The scoop goes to GearLive.com, which for the past two days has been exploring what appears to be a pre-release version of firmware update 1.1.3. The improvements (documented with screenshots) that it has discovered so far include:
- Edit Home Screen - Rearrange icons on your home screen
- Drag icons around with your finger
- Locate Me integration with Google Maps (apparently by triangulating cellphone towers)
- Send SMS to multiple people
- Add Safari Bookmarks to your Home Screen (example)
Responding to commentary that questioned the veracity of their claims, GearLive’s Andru Edwards and Nate True have posted an eight-minute video walkthrough of the new features that seems to have made believers of the skeptics. YouTube has removed its mirror version, but you can see the original here.

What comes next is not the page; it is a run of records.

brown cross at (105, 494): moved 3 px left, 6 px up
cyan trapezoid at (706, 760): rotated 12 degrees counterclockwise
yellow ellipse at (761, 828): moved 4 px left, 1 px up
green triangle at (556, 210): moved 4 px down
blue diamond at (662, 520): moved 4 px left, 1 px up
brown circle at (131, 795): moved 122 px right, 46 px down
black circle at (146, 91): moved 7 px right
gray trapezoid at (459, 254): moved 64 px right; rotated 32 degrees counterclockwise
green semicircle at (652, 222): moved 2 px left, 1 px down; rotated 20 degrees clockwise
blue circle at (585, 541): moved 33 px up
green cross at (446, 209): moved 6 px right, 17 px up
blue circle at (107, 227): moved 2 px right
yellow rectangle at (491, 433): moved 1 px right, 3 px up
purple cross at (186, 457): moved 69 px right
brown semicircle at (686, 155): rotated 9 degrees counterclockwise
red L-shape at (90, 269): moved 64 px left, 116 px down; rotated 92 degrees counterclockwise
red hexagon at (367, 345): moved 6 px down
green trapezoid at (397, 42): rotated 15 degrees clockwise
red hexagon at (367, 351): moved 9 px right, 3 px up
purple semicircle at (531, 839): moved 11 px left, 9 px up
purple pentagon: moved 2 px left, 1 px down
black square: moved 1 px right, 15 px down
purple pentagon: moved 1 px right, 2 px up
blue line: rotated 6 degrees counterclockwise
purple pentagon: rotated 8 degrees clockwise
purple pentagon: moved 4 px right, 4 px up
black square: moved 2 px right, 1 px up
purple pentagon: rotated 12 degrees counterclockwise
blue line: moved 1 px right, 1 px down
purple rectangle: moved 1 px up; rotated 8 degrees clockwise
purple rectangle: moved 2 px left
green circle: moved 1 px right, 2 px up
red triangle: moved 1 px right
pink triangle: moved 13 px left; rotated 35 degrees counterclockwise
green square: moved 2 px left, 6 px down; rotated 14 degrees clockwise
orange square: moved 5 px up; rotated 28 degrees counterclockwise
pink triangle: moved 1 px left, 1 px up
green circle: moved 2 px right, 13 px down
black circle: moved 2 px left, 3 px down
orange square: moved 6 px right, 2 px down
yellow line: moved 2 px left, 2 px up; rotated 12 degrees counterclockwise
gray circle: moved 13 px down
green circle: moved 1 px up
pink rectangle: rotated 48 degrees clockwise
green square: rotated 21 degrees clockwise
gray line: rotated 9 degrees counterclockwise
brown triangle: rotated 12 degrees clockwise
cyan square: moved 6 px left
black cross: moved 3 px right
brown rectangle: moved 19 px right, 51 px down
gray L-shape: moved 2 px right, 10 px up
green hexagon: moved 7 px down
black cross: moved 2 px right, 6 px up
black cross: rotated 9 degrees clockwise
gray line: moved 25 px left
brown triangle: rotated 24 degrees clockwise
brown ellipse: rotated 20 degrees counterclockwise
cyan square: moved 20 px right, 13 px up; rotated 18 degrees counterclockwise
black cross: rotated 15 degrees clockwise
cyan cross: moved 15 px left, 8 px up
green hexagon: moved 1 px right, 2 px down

It’s not clear how the pre-release software made it out of Cupertino’s secretive skunkworks two weeks before Steve Jobs’ Macworld keynote. Ars Technica reports that it may have been leaked by someone at Apple as a Christmas present to an iPhone hacker to aid in jailbreaking efforts. As with the last update, version 1.1.3 disables unlocked iPhones and breaks third party applications that run on jailbroken phones.
Paris: City of unlocked iPhones
UPDATE: France Telecom today set its prices for iPhones locked and unlocked. See France’s $956 iPhone.
Apple’s (AAPL) iPhone goes on sale in France Wednesday night for 399 euros ($593) with a 2-year contract, and although we don’t know yet how much France Telecom plans to charge for an iPhone without a contract, we do know that it will be less than 999 euros ($1,485 at today’s exchange rates).
That’s how much T-Mobile is charging in Germany for unlocked iPhones, having been forced by court order to offer the devices both with and without a contract (see here).
France Telecom’s Orange division is also required to sell the iPhone in both configurations, but in an interview today with Europe 1 radio, Orange chief Didier Lombard said he planned to sell unlocked iPhones at a price “significantly lower” than 999 euros. Lombard also said he expected to sell “a little under 100,000 iPhones” before the end of the year.
Unlocked iPhones have been available on the gray market in Europe ever since September, when the first free unlock programs became available. You can pick them up in some French supermarkets for 999 euros. Look for those prices to come down, starting now.